But wait? What is that .muck file doing there? A file whose name is prefixed with a dot will be hidden from the graphical user interface (GUI). ie. you won't see that file in the desktop. Normally this is fine, but sometimes they can unexpectedly cause issues when working with the file structure from within Python. In particular, .DS_Store is a hidden file produced by Macs and that stores information about the current view (the computer has to store the fact that you want to view a window as icons somewhere!). You'll want to ignore those files that start with hidden characters so that you only work with the ones you care about. In this case, we can add an if statement to the function we defined to take care of this for us.

In [3]:
import os

def all_files(folder_name):
    """given a directory, return the filenames in it"""
    texts = []
    for (root, _, files) in os.walk(folder_name):
        for fn in files:
            if fn[0] == '.': # a new addition!
                pass
            else:
                path = os.path.join(root, fn)
                texts.append(path)
    return texts

# now we try it
print(all_files('corpus'))

['corpus/1922_jacobs_room.txt', 'corpus/sonnet_one.txt', 'corpus/1915_the_voyage_out.txt', 'corpus/1919_night_and_day.txt', 'corpus/sonnets/sonnet_two.txt', 'corpus/sonnets/sonnet_five.txt', 'corpus/sonnets/sonnet_four.txt', 'corpus/sonnets/sonnets_three.txt', 'corpus/sonnets/sonnet_one.txt']

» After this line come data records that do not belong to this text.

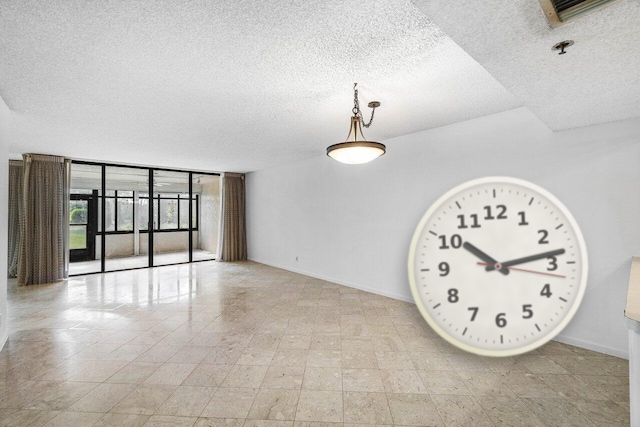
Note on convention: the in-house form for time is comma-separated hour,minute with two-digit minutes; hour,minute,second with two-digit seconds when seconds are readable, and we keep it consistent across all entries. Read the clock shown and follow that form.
10,13,17
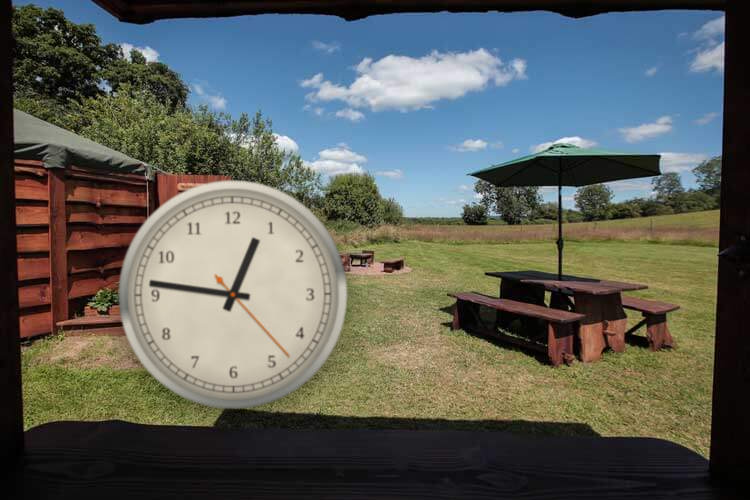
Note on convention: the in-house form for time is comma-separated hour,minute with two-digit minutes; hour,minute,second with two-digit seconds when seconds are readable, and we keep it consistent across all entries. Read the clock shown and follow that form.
12,46,23
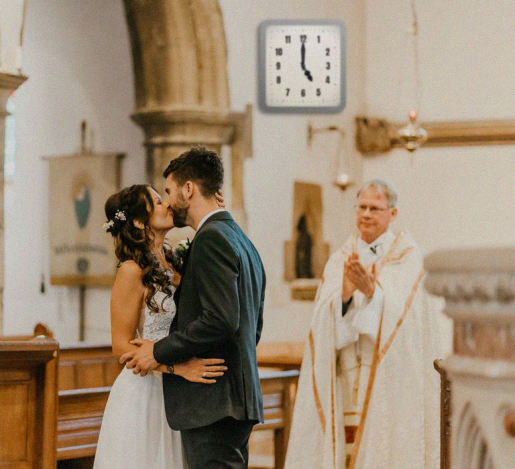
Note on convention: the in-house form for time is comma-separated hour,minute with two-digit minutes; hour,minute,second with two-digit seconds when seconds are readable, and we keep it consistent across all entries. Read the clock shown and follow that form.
5,00
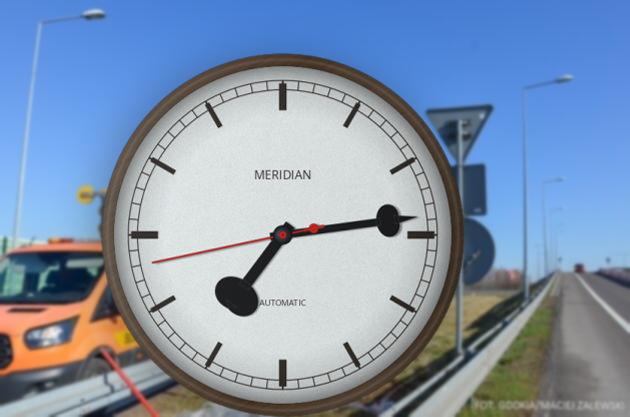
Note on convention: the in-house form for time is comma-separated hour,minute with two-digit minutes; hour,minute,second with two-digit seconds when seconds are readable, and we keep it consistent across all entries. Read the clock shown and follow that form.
7,13,43
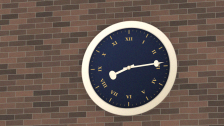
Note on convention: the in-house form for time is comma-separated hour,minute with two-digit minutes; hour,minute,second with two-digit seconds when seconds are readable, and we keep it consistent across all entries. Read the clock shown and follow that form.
8,14
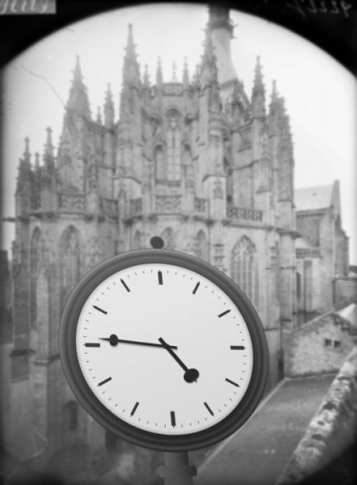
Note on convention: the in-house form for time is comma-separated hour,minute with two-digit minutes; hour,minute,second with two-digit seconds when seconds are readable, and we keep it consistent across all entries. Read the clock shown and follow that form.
4,46
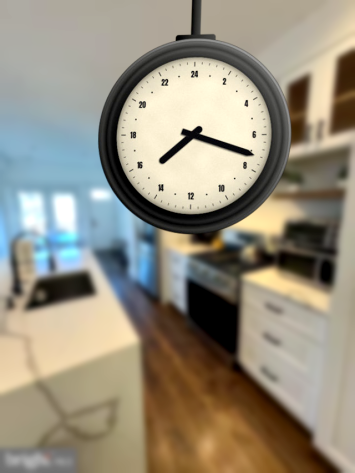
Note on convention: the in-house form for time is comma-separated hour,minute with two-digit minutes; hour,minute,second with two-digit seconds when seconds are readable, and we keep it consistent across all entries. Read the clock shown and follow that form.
15,18
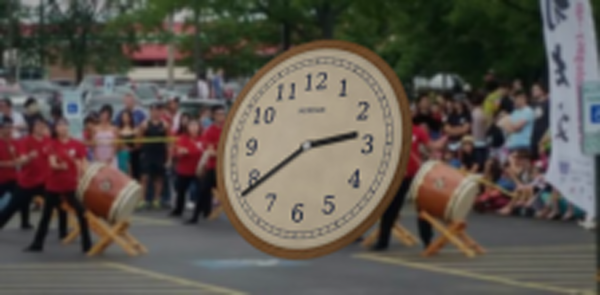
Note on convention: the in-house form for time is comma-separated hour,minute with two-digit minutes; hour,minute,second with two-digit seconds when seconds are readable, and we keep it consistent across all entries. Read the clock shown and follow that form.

Remember, a filename is just a string in this case. And strings are iterable in Python, meaning we can treat a filename like a sequence (a list) of characters. So take the lines that I've marked 'a new addition.' This section checks the first character of each filename. If we've got a period in that slot, we're looking at a hidden dot file that we don't care about. So we move along to the next item in the collection. If there is no period in that first slot we append it to the list of files.